What is required:
Retype the rows below word for word, beginning at the line that contains "Reading right to" and stopping after the line that contains "Around what value". Leave the pictures out of your copy.

Information shown:
⟨

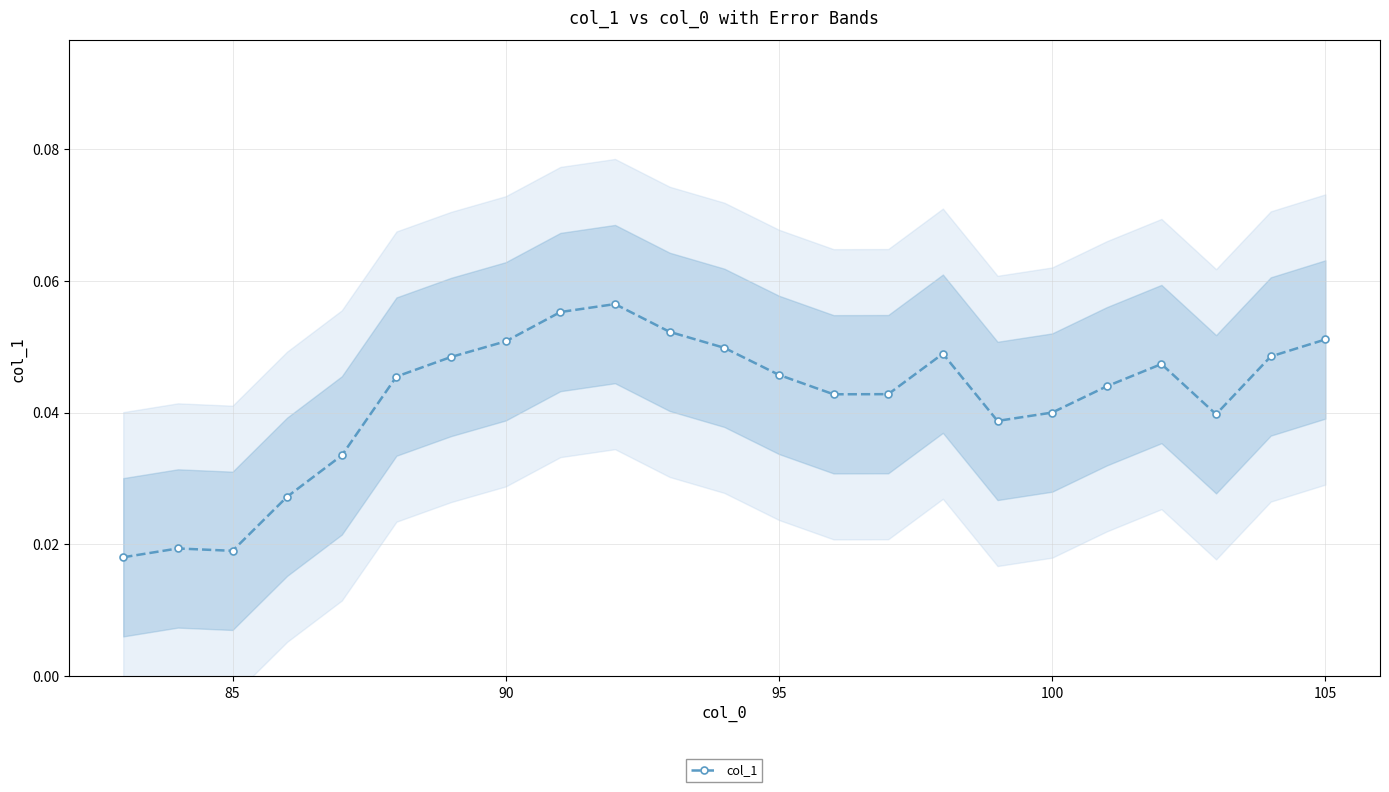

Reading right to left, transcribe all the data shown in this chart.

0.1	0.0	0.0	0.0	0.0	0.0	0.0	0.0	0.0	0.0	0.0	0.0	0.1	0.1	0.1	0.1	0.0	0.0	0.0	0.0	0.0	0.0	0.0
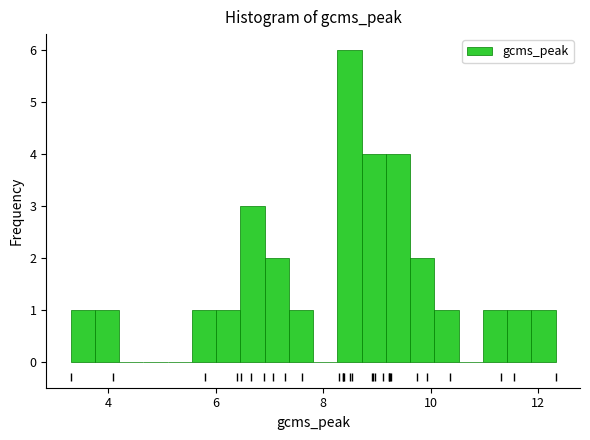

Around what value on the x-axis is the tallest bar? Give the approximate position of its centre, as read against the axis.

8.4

⟩
⟨

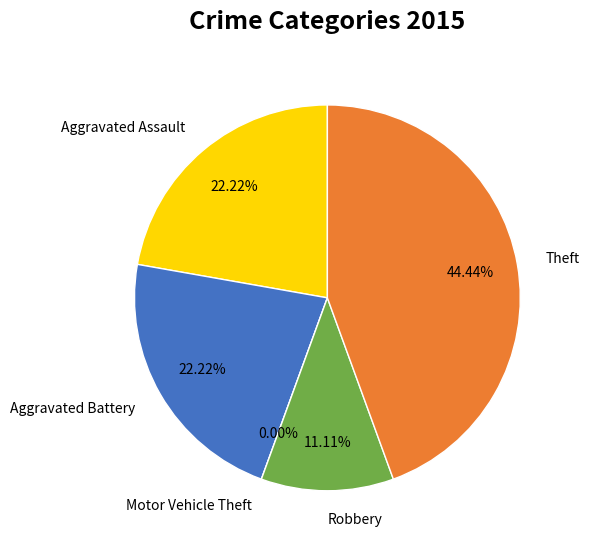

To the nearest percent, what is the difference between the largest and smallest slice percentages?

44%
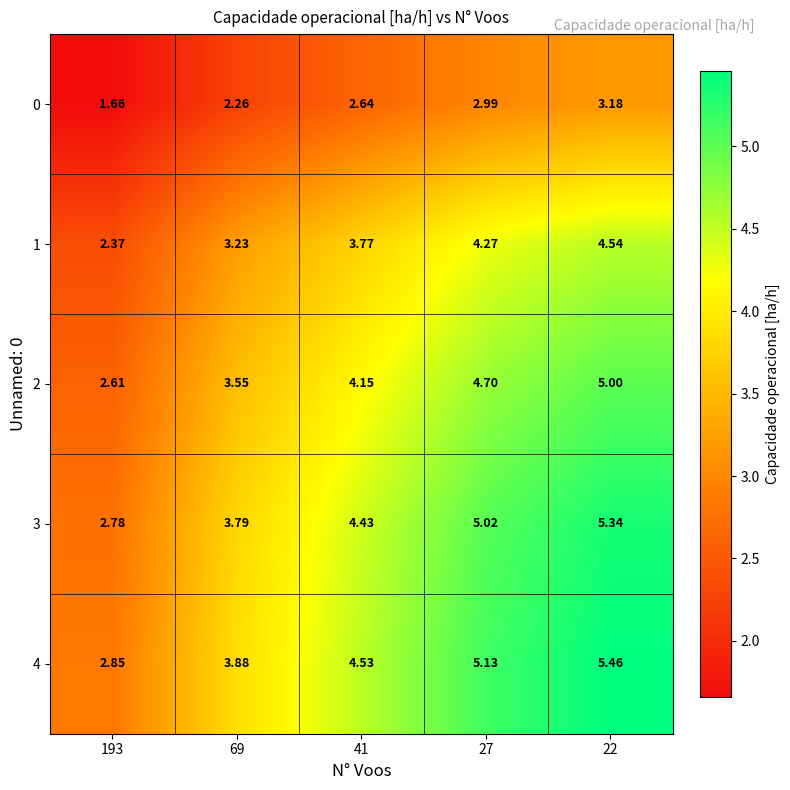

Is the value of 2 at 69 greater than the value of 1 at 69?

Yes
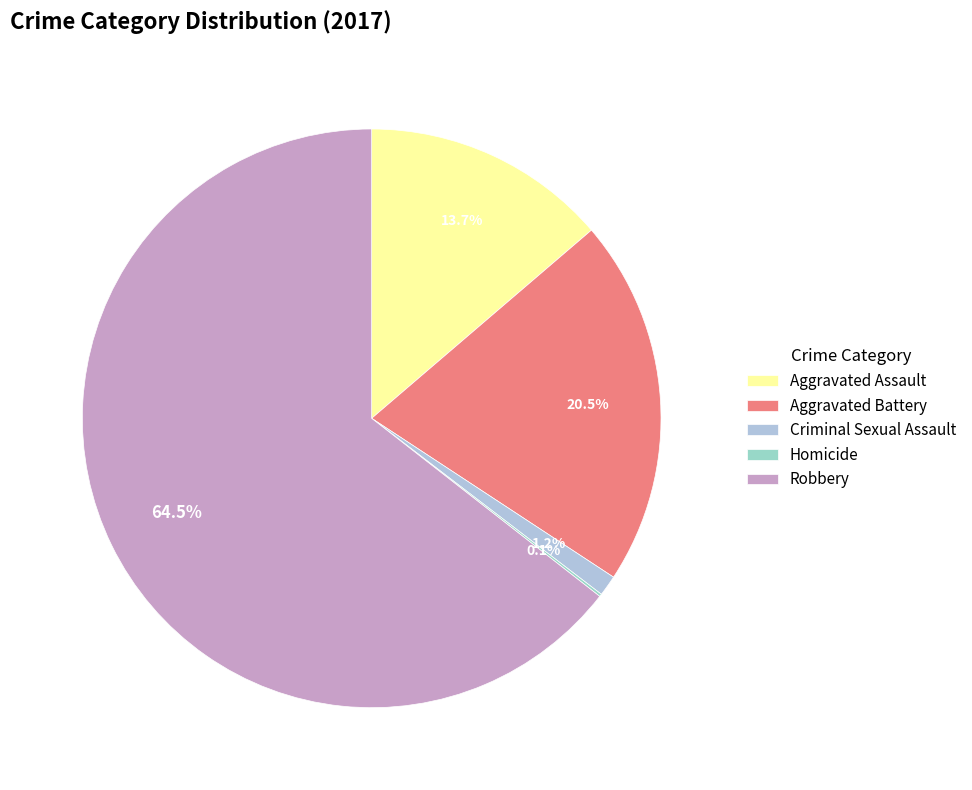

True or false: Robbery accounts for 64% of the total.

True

⟩

Answer space:
Reading right to left, transcribe all the data shown in this chart.

0.1	0.0	0.0	0.0	0.0	0.0	0.0	0.0	0.0	0.0	0.0	0.0	0.1	0.1	0.1	0.1	0.0	0.0	0.0	0.0	0.0	0.0	0.0

Around what value on the x-axis is the tallest bar? Give the approximate position of its centre, as read against the axis.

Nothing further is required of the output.